Crocodiles can now ride bicycles

  • user
    Dan
  • date
    September 20, 2022
Crocodiles can now ride bicycles

Creating images from natural language is now a thing and available to all, limited more by our imagination than the technology behind it. Should we celebrate or worry about computers doing things we thought impossible?

Drawing with words

Trending hard in 2022 are text-to-image generation services (DALL-E 2, Craiyon, Hugging Face’s Stable Diffusion), absolutely bonkers software that finally makes AI accessible, pokeable and lots of fun. Apart from being super cool, it cracks open questions around: What is art? Who owns art? What is AI? What’s the process of actually creating anything?
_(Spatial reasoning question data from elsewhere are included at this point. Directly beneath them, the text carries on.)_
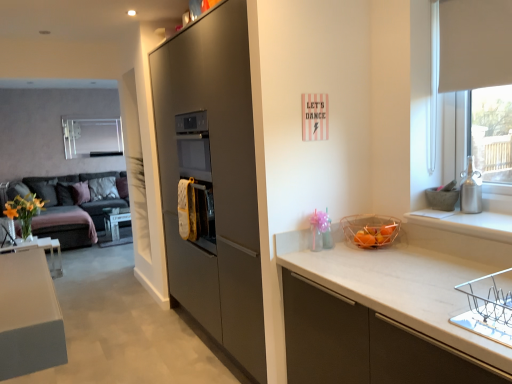
Question: Is satin silver vase at right completely or partially inside matte gray pillow at left, placed as the 1th pillow when sorted from left to right?

Choices:
 (A) no
 (B) yes

Answer: (A)

Question: Is the position of matte gray pillow at left, which is counted as the 2th pillow, starting from the right, more distant than that of satin silver vase at right?

Choices:
 (A) yes
 (B) no

Answer: (A)

Question: Does matte gray pillow at left, placed as the 1th pillow when sorted from left to right, have a greater height compared to satin silver vase at right?

Choices:
 (A) no
 (B) yes

Answer: (B)

Question: Is matte gray pillow at left, placed as the 1th pillow when sorted from left to right, at the left side of satin silver vase at right?

Choices:
 (A) yes
 (B) no

Answer: (A)

Question: Does matte gray pillow at left, placed as the 1th pillow when sorted from left to right, have a greater width compared to satin silver vase at right?

Choices:
 (A) no
 (B) yes

Answer: (B)

Question: Is matte gray pillow at left, which is counted as the 2th pillow, starting from the right, thinner than satin silver vase at right?

Choices:
 (A) yes
 (B) no

Answer: (B)

Question: Is matte gray cabinet at center at the back of translucent plastic basket at right?

Choices:
 (A) yes
 (B) no

Answer: (B)

Question: Is the depth of translucent plastic basket at right greater than that of matte gray cabinet at center?

Choices:
 (A) no
 (B) yes

Answer: (B)

Question: Does translucent plastic basket at right have a lesser height compared to matte gray cabinet at center?

Choices:
 (A) yes
 (B) no

Answer: (A)

Question: From the image's perspective, is translucent plastic basket at right above matte gray cabinet at center?

Choices:
 (A) yes
 (B) no

Answer: (B)

Question: From a real-world perspective, is translucent plastic basket at right on top of matte gray cabinet at center?

Choices:
 (A) no
 (B) yes

Answer: (A)

Question: Is translucent plastic basket at right far from matte gray cabinet at center?

Choices:
 (A) no
 (B) yes

Answer: (A)

Question: Is white fabric pillow at left, which ranks as the 1th pillow in right-to-left order, positioned behind dark gray fabric couch at left?

Choices:
 (A) yes
 (B) no

Answer: (A)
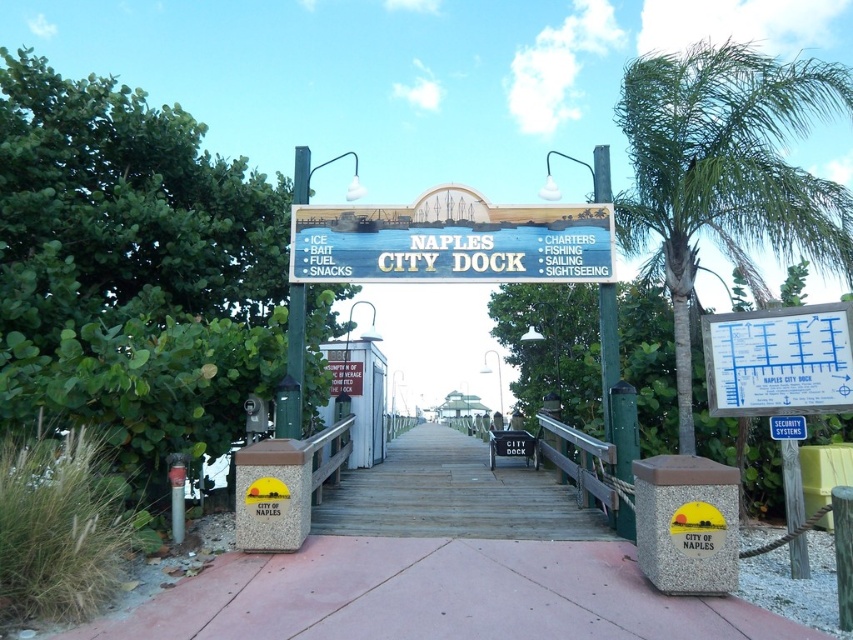
In the scene shown: You are standing at Naples City Dock and need to find the snack bar. You see a white paper map at right and a green wooden signpost at center. According to the map, where is the snack bar located relative to the signpost?

The white paper map at right indicates that the snack bar is located to the north of the green wooden signpost at center.

You are standing at the Naples City Dock entrance and want to know how far you are from the point marked at coordinates (743,321). Can you determine the distance?

The point at coordinates (743,321) is 19.85 feet away from you.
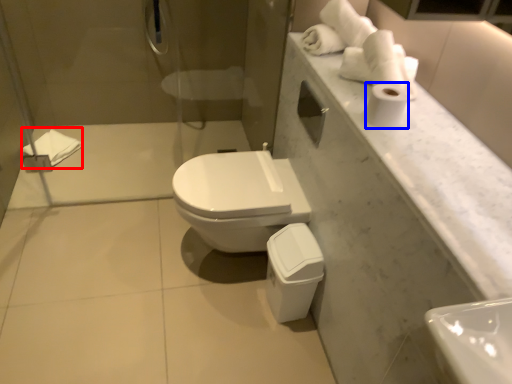
Question: Which object is further to the camera taking this photo, bath towel (highlighted by a red box) or toilet paper (highlighted by a blue box)?

Choices:
 (A) bath towel
 (B) toilet paper

Answer: (A)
Let’s go!

There’s something slightly decadent about typing a few words into Stable Diffusion’s natural language parser, for example “A painting of a crocodile on a bicycle”, enjoying the images for a few seconds, then closing the browser. Apart from a fading memory, that image is now gone forever. Nobody in the universe will ever see that exact image again. The world is missing a painting.

Another generated crocodile on a bicycle. This image was saved so it’s not lost forver, but maybe it should have been.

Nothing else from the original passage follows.